L'enseigne de grande distribution française Intermarché proposait jeudi une promotion sur des pots de la célèbre pâte à tartiner chocolatée. Ce qui a déclenché de véritables émeutes dans plusieurs magasins du Grand Est.
Des pots de Nutella de 950 grammes à 1,41 euro au lieu de 4,50 euros, soit près de 70% de réduction du prix habituel, voilà qui a littéralement fait péter les plombs des clients. La bonne affaire s'est arrachée en quelques minutes seulement dans la matinée.
Bousculades, foire d'empoigne, coups... des employés de plusieurs Intermarché ont témoigné de scènes ubuesques. Par exemple, dans le département de la Loire, « les gens se sont battus, ils se sont jetés sur la personne qui transportait les pots de Nutella sur une palette », relate le quotidien régional Le Progrès sur son site internet.
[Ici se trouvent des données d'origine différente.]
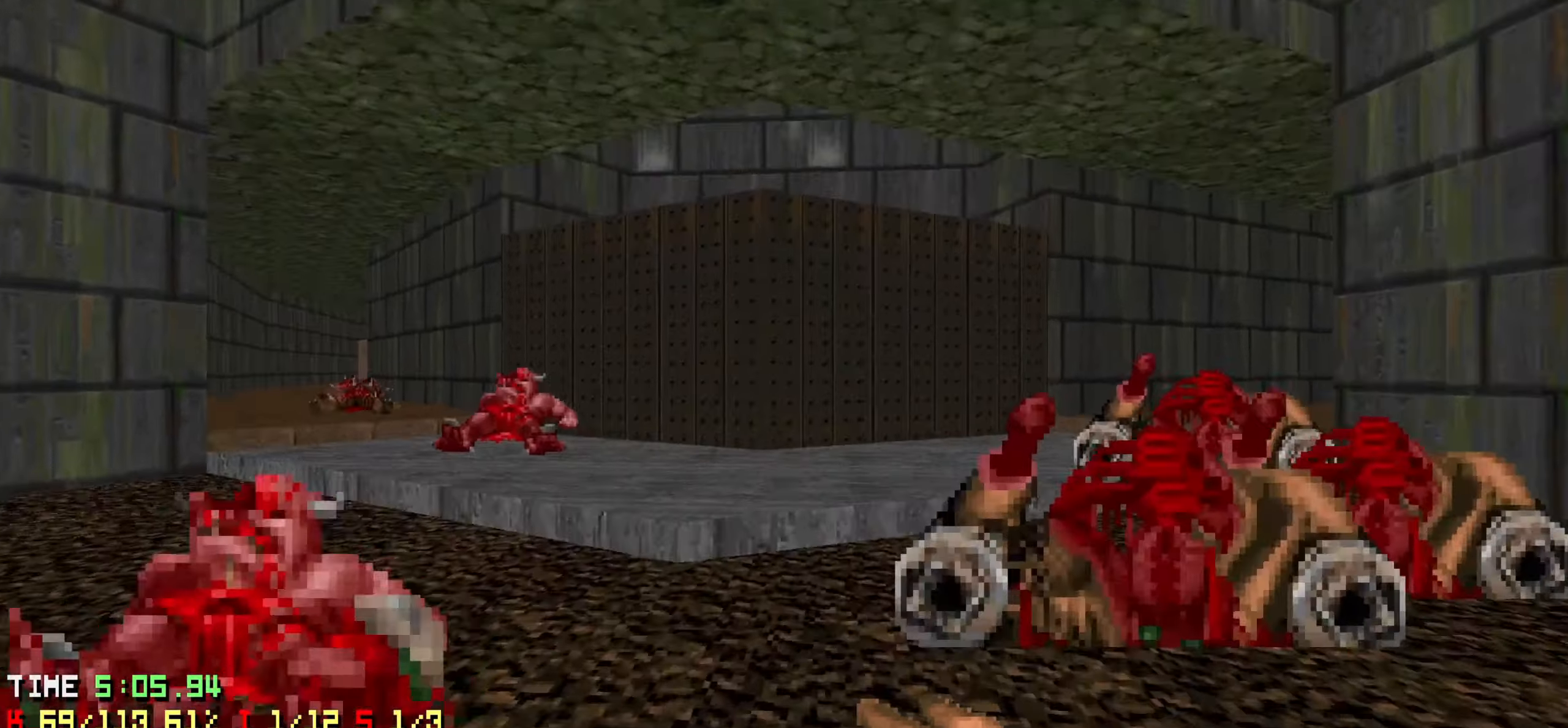
{"keys": ["d"], "mouse": [], "mouse_move": "left", "events": [[133, "d", "down"], [233, "w", "up"], [283, "d", "up"], [466, "d", "down"]]}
Dans un autre magasin, « ils se sont acharnés comme des animaux. Une femme s'est fait tirer les cheveux, une dame âgée a pris un carton sur la tête, une autre avait la main en sang », selon une cliente interrogée.
Même folie en Moselle. « Les gens se sont rués dessus, ils ont tout bousculé, ils en ont cassé. C'était l'orgie ! », d'après une employée d'un Intermarché de Forbach. « On était à deux doigts d'appeler la police. »
Pire que durant les soldes, certains étaient semble-t-il venus la veille afin de « planquer des pots » pour être sûrs d'en avoir. Selon Le Progrès, l'opération devrait quand même être renouvelée vendredi et samedi...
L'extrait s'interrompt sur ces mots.